The learned Counsel appearing for the petitioner relied on the judgment rendered by the High Court of Punjab and Haryana in the case of Hans Raj Sons Vs. Union of India and others in CWP No.36396 of 2019, dated 16.12.2019, wherein the Hon’ble Court has allowed the tax payer to file the return either electronically or manually, if the portal is not opening. In the said judgment, the High Court of Punjab and Haryana has relied on another judgment rendered in CWP No.30949 of 2018, in the case of Adfert Technologies Private Limited Vs. Union of India and others, dated 04.11.2019. The same issue was also considered by the Madras High Court in W.P.No.29676 of 2019, dated 06.10.2020, wherein it is stated as under:

“19. Admittedly, the 31st of March 2019 was the last date by which rectification of Form – GSTR 1 may be sought. However, and also admittedly, the Forms, by filing of which the petitioner might have noticed the error and W.P. No.29676 of 2019 sought amendment, viz. GSTR-2A and GSTR-1A are yet to be notified. Had the requisite Forms been notified, the mismatch between the details of credit in the petitioner’s and the supplier’s returns might well have been noticed and appropriate and timely action taken. The error was noticed only later when the petitioners’ customers brought the same to the attention of the petitioner.

In the absence of an enabling mechanism, I am of the view that assessee should not be prejudiced from availing credit that they are otherwise legitimately entitled to. The error committed by the petitioner is an inadvertent human error and the petitioner should be in a position to rectify the same, particularly in the absence of an effective, enabling mechanism under statute.

This writ petition is allowed and the impugned order set aside. The petitioner is permitted to re-submit the annexures to Form GSTR-3B with the correct distribution of credit between IGST, SGST and CGST within a period of four weeks from date of uploading of this order and the respondents shall take the same on file and enable the auto-population of the correct details in the GST portal. No costs.”

In the above said order, this Court has clearly held that in the absence of any enabling mechanism, the assessee cannot be prejudiced by not granting ITC. Therefore, following the aforesaid judgments this Court is inclined to set aside the impugned order.

The next contention of the petitioner is that the ITC can be claimed through GSTR-3B, but GSTN has not permitted to file GSTR-3B in online if the dealers had not paid taxes on the outward supply / sales.
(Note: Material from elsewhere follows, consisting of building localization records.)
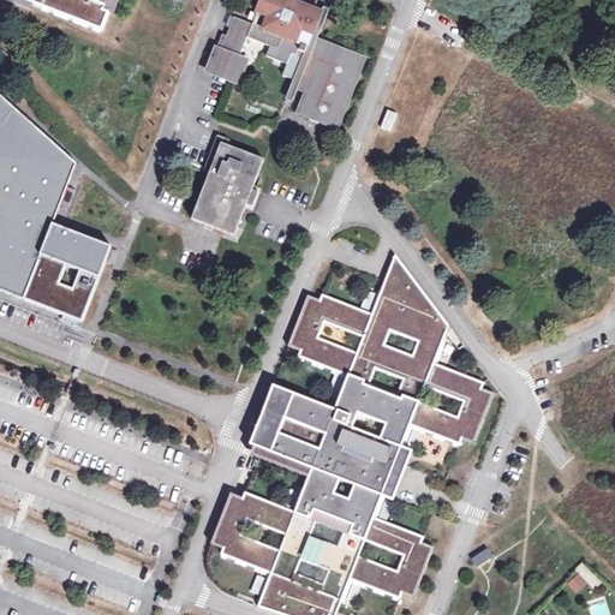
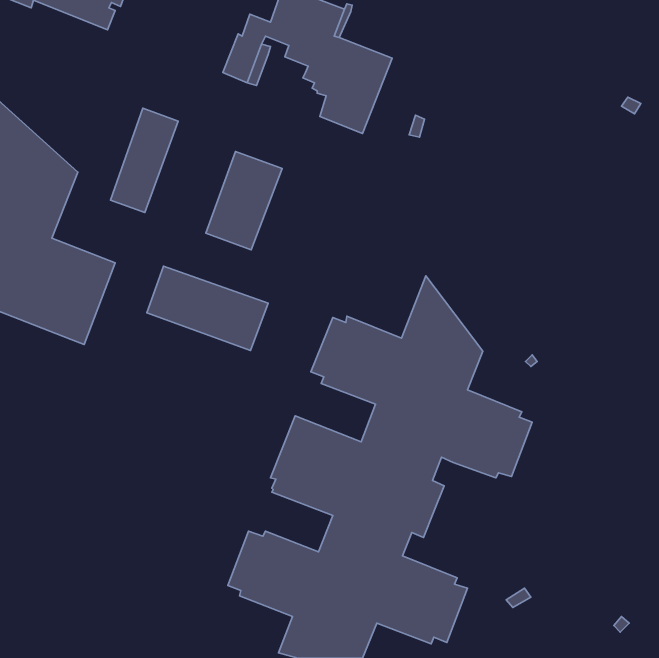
building: none -> [110,108,178,212]
building: none -> [147,266,268,351]

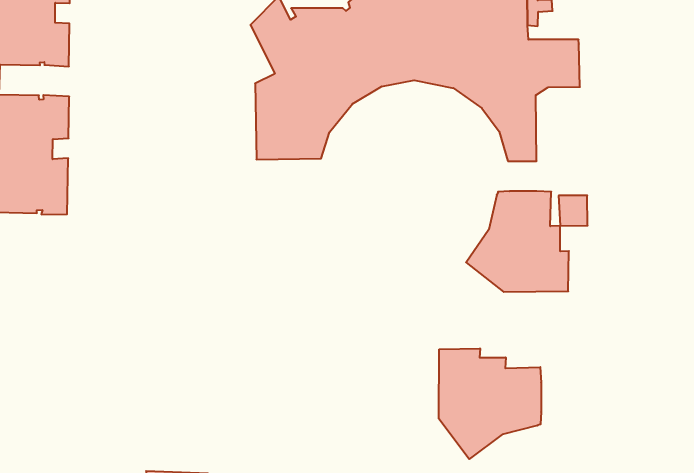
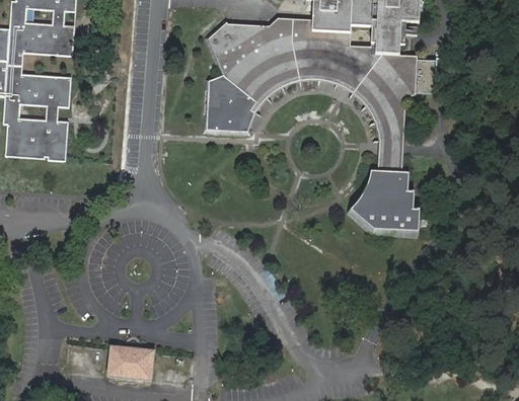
building: [559,195,588,226] -> [379,140,399,162]
building: [439,348,541,459] -> none

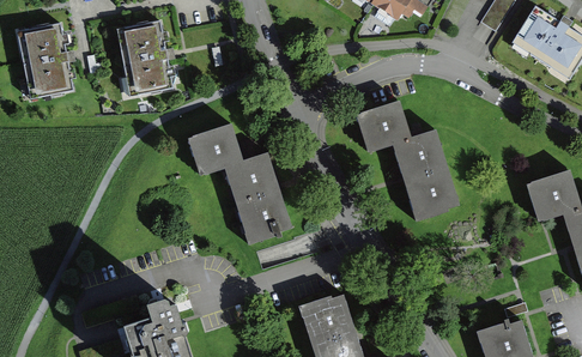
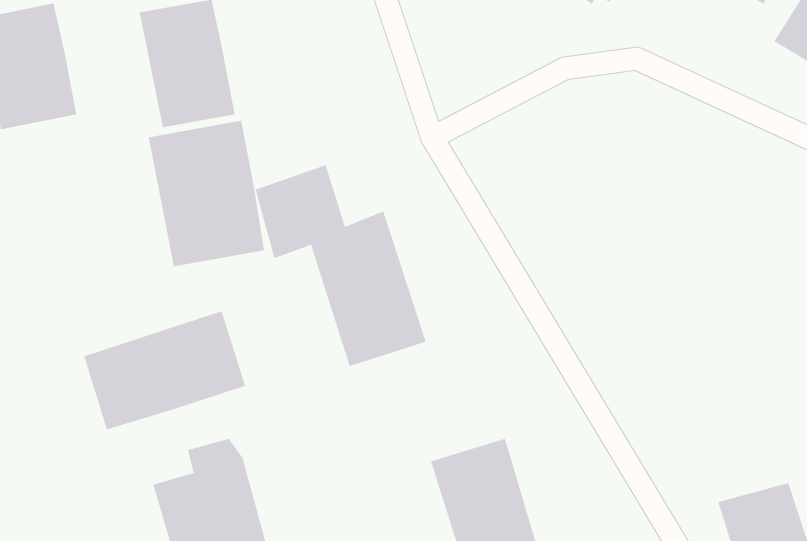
building: none -> [148,120,265,267]
building: [353,101,460,222] -> none
building: none -> [83,310,246,430]

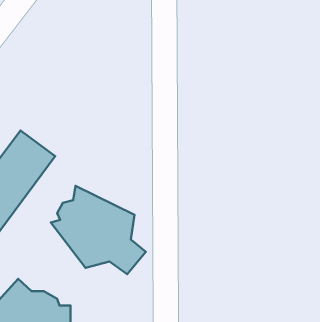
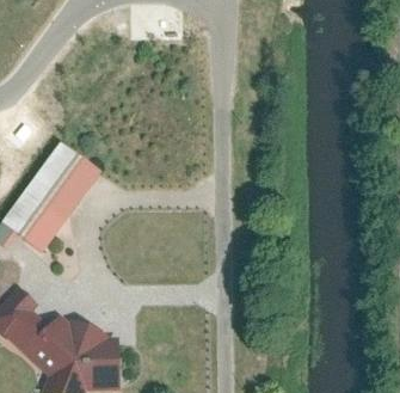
building: [51,186,146,274] -> none

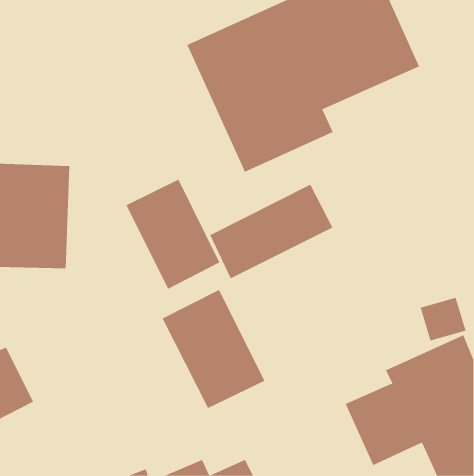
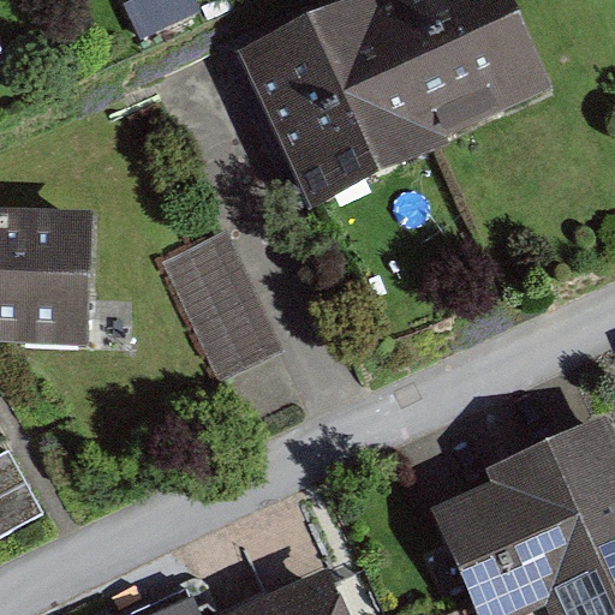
building: [209,184,333,279] -> none
building: [162,289,265,409] -> none

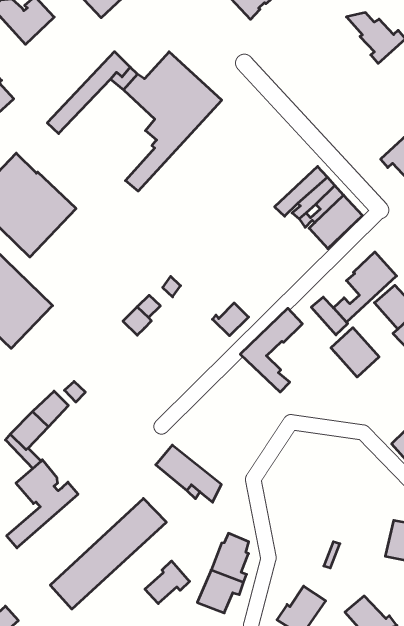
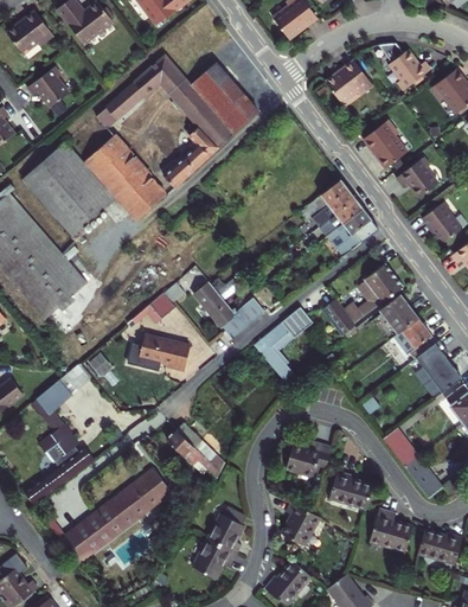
building: none -> [327,60,373,102]
building: none -> [365,120,410,168]
building: none -> [84,134,166,221]
building: none -> [193,281,245,337]
building: [331,328,379,377] -> none
building: none -> [127,333,188,370]
building: none -> [287,442,331,478]
building: none -> [329,471,373,509]
building: none -> [281,501,320,547]
building: [145,561,190,604] -> none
In other words, if the dealer is not enabled to pay output tax, he is not permitted to file GSTR-3B return in online and it is indirectly obstructing the dealer to claim ITC. In the present case the petitioner was unable to pay output taxes and so the GSTN not permitted to file GSTR-3B in the departmental web portal it is constructed that the petitioner had not filed GSTR-3B online, that resulted the dealer unable to claim his ITC in that particular year in which he paid taxes in his purchases.

Hence if the GSTN provided option for filing GSTN without payment of tax or incomplete GSTR-3B, the dealer would be eligible for claiming of input tax credit. The same was not provided in GSTN network hence, the dealers are restricted to claim ITC on the ground of non-filing of GSTR-3B within prescribed time. if the option of filing incomplete filing of GSTR-3B are provided in the GSTN network the dealers would avail the claim and determine self-assessed ITC in online. The petitioner had expressed real practical difficulty. The GST Council may be the appropriate authority but the respondents ought to take steps to rectify the same. Until then the respondents ought to allow the dealers to file returns manually.

Therefore, following the above said judgments, this Court is inclined to quash the impugned orders and accordingly the impugned orders are quashed. The respondents shall permit the petitioner to file manual returns whenever the petitioner is claiming ITC on the outward supply / sales without paying taxes. Further the respondents are directed accept the belated returns and if the returns are otherwise in order and accordance to law, the claim of ITC may be allowed. Hence, the matter is remitted back to the authorities for reconsideration.